What the Experts Say
In a question and answer session with readers ofthe New York Times magazine, writer and professor Michael Pollan was asked if there was any food that he would not eat. His response?
“Feedlot meat. And tomatoes that have been in the refrigerator.”
When asked why he isn’t a vegetarian, Michael Pollan responded:
“Meat eating may have become an act riddled with moral and ethical ambiguities, but eating a steak at the end of a short, primordial food chain comprising nothing more than ruminants and grass and sunlight is something I’m happy to do and defend.”
Third generation Joel Salatin of the renowned alternative farm Polyface Inc., says this about the beef animals that are raised on his farm:
“Our animals don’t do drugs. Instead, we move them almost daily in a tightly choreographed ballet from pasture spot to pasture spot.”
Grass-fed beef is also leaner than feedlot-finished beef, has more heart-healthy omega-3 fats, contains roughly twice the amount of beta-carotene, and has a significantly lower cholesterol count. It’s been a staple of farm-to-fork restaurants for several years and is now finding its way into mainstream supermarkets, which means that consumers are stating their preference for it with their wallets.

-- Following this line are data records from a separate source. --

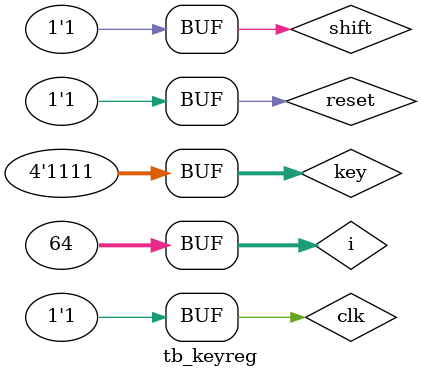
<source format=v>
module tb_keyreg;
reg clk;
reg reset;
reg [3:0]key;
reg shift;
wire [3:0]key_buffer_ms_hr,key_buffer_ls_hr,key_buffer_ms_min,key_buffer_ls_min;

integer i;

keyreg u1(clk,reset,key,shift,key_buffer_ms_hr,key_buffer_ls_hr,key_buffer_ms_min,key_buffer_ls_min);

always 
begin
#5 clk=0;
#5 clk =1;
end

initial
begin
{reset,shift,key} = 6'b000000;
for(i=0;i<64;i=i+1)
begin
	#10 {reset,shift,key} = i;
end
/*
#3 key = 4'bd1;shift = 1'b1;
#10 key = 4'bd2;
#10 key = 4'bd4;
#10 key = 4'bd3;
#10 shift = 0; key = 4'bd9;
#10 key = 4'bd4;shift = 1'b1;reset=4'bd0*/

end

initial 
begin
$monitor($time,"%d %d : %d %d",key_buffer_ms_hr,key_buffer_ls_hr,key_buffer_ms_min,key_buffer_ls_min);
end

endmodule
</source>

What the Chef’s are Saying
“Grass-fed cattle are leaner. But it’s not true that they are less flavorful.” Iconic West Coast chef Alice Waters, mother of the farm-to-fork movement. “I grew up eating beef stew mama prepared in her slow cooker. The beef was harvested from Angus cattle my grandfather raised. His cattle were all-natural grass-fed beef, the kind of beef increasingly popular with chefs and “slow-food” minded people that prefer cattle that have not been corn-finished. Slow food is the opposite of fast food, and these disciples are concerned about the disappearance of local food traditions, people’s dwindling interest in the food they eat, where it comes from, how it tastes and how our food choices affect the rest of the world.” Paula Dean, Southern cookbook author and cooking show host.
It’s an ‘all-you-eat fresh, organic salad bar’ for these two Jersey steer on our farm.
Family farms are also better for the communities in which they’re located. At our small family farm in Northeastern Ohio, we breed Jersey family milk cows along with grass-fed beef from Jersey steers that are raised on pasture grass and organic hay. Our no-chemical whatsoever policy even extends to the wood that we use for our fence posts and all of the materials used to build our new barn.
We’re proud to be part of a significant trend in agriculture that’s putting real food back into communities.